MIAMI.- The former ambassador of USAManuel Rocha, confirmed that he will plead guilty to accusations of being an agent of Cuba for decades, bringing an unexpectedly quick end to a case that prosecutors say was one of the most daring betrayals in the history of the American diplomatic service.
Rocha, 73, told a juez that he will admit to federal charges of conspiring to be an agent of a foreign government, accusations that could put him behind bars for years. His attorney indicated that prosecutors have agreed to a sentence, but it was not disclosed in court Thursday.
On April 12, he will officially admit his guilt before Judge Beth Bloom, who will then inform him of his sentence.
Rocha’s work was “one of the most far-reaching and longest-running infiltrations of the United States government by a foreign agent,” Attorney General Merrick B. Garland said in a statement released in December following the alleged spy’s arrest.
According to the complaint, Rocha, a 73-year-old American born in Colombia, “secretly supported the Republic of Cuba and its clandestine intelligence gathering mission against the United States” from around 1981 until his arrest.
To help the communist government of Cuba, a staunch enemy of Washington, the accused obtained a job in the State Department between 1981 and 2002.
There he held positions that gave him access to high-level, non-public information as well as the ability to influence American foreign policy, according to the attorney general.
Between 1999 and mid-2002, he was the US ambassador in La Paz, where he caused great controversy by threatening to withdraw US aid to the Bolivian war on drugs if the leftist and former coca grower unionist Evo Morales won the elections.
Rocha admitted to having worked for Cuba for “40 years” in several meetings in 2022 and 2023 with an undercover FBI agent posing as a representative of Cuba’s General Directorate of Intelligence.
The Prosecutor’s Office accuses him of conspiring to act as an agent of a foreign government; act as an agent of a foreign government without the prior consent of its administration; and using a U.S. passport obtained through false statements.
Several cases of espionage have tarnished relations between the United States and Cuba, which have been at odds since the island’s communist revolution in 1959, in the midst of the Cold War.
The administration of Joe Biden extended for one more year national state of emergency with respect to Cuba, thus maintaining the prohibition of access to Cuban ports for ships under the flag of USA. This measure, which has been extended by each administration since 1996, originated in response to the downing by the Cuban regime of two Hermanos al Rescate planes.
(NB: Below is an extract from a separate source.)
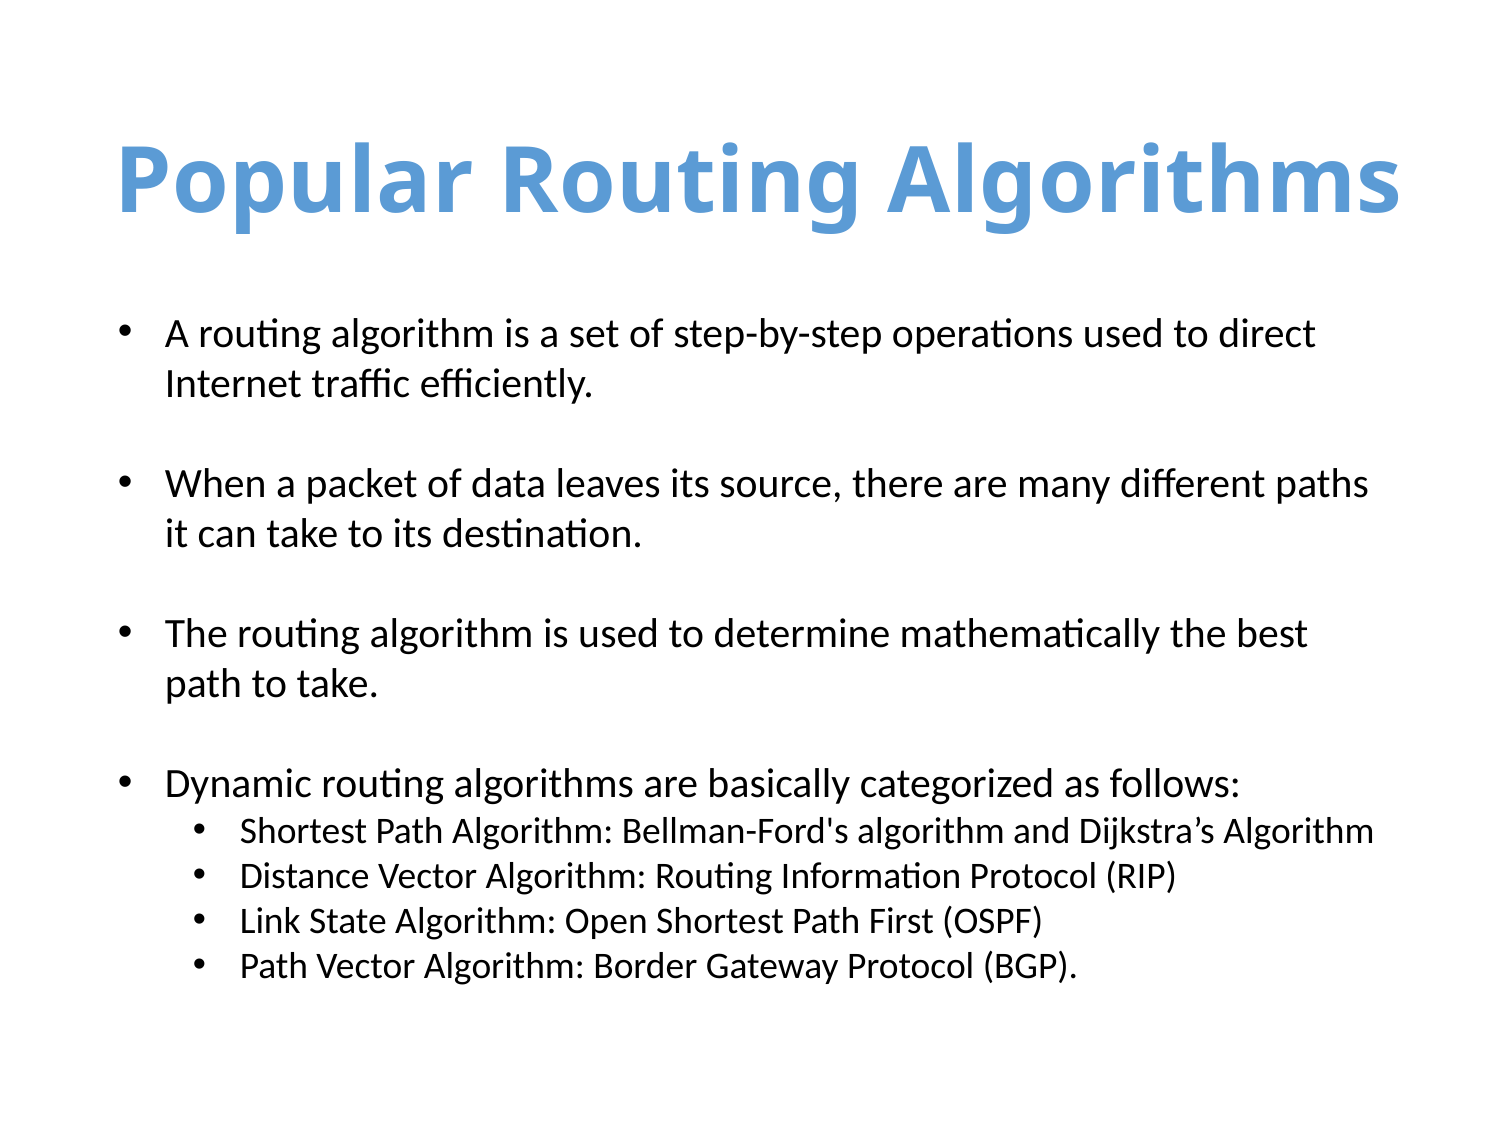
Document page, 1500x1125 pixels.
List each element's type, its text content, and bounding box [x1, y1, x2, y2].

text_box A routing algorithm is a set of step-by-step operations used to direct Internet traffic efficiently. When a packet of data leaves its source, there are many different paths it can take to its destination. The routing algorithm is used to determine mathematically the best path to take. Dynamic routing algorithms are basically categorized as follows: Shortest Path Algorithm: Bellman-Ford's algorithm and Dijkstra’s Algorithm Distance Vector Algorithm: Routing Information Protocol (RIP) Link State Algorithm: Open Shortest Path First (OSPF) Path Vector Algorithm: Border Gateway Protocol (BGP). [103, 298, 1397, 994]
title Popular Routing Algorithms [112, 86, 1425, 277]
The decision, according to review Cuban Diaryannounced through a statement signed by Biden and published in the Federal Register for communication to the United States Congress, maintains the continuity of the state of national emergency established on March 1, 1996 through Proclamation 6867.
This state of emergency was established “to address the disruption or threat of disruption of international relations caused by the destruction by the Cuban Government on February 24, 1996 of two unarmed civilian aircraft registered to the United States in the airspace north of Cuba”.
Furthermore, in 2004, this regulation was expanded with Proclamation 7757, which announced the denial of any monetary and material support to the Cuban regime.